Shaving foam writing

What to do with this activity?

Learning to write is a gradual process over a long period of time. There are a lot of skills involved - learning to control finger and hand movements; connecting the letter with a sound in their heads; memory and confidence. 

Find unusual and fun ways to practise writing skills. Try writing in shaving foam!  It's wonderfully messy but clean. Use a plastic tray with sides and squirt on some shaving cream - not too thickly. Your child can then practise making marks with their pointing finger. Show them how to form circles and make lines - marks that can turn into letters in the future. Then rub it out and start again for more practice. 


  • Why am I doing this?

    There are at least four stages in learning to write. The first is movement - your child learning to control their body and their hands - reaching, feeling and holding things - is part of this first stage.


    The second stage is making marks - seeing that if you put this crayon here and move it, it makes a mark.


    Drawing is a third stage.


    The fourth then is learning how to make letters and later words.


    For your child, the more they are aware about how useful writing is, the better. Seeing you writing is great and you pointing out other people writing will help them see how useful it is too.

  • How can I do more?

    It’s always good to keep crayons and paper close at hand, so that you can give them to your child anytime to play with.


    Write words under your child’s drawing – like their name or what they have drawn – that will help them understand the meaning of words.
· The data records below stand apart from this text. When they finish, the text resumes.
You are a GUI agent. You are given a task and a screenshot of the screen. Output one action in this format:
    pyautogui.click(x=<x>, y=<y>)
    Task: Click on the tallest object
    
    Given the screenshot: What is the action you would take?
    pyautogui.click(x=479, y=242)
    Later you could clip 10 or 12 of these drawings together to make a book. This will show your child how books can be made.


    Let your child see you writing – notes, lists, letters and emails. If you don't write much yourself, show your child other people writing when you are out and about.


    Encourage your child to use ‘pretend’ writing in play - writing their own name, notices or price lists. You could even give them a little notebook when you go to the shops or when they’re playing ‘shop’ with their friends.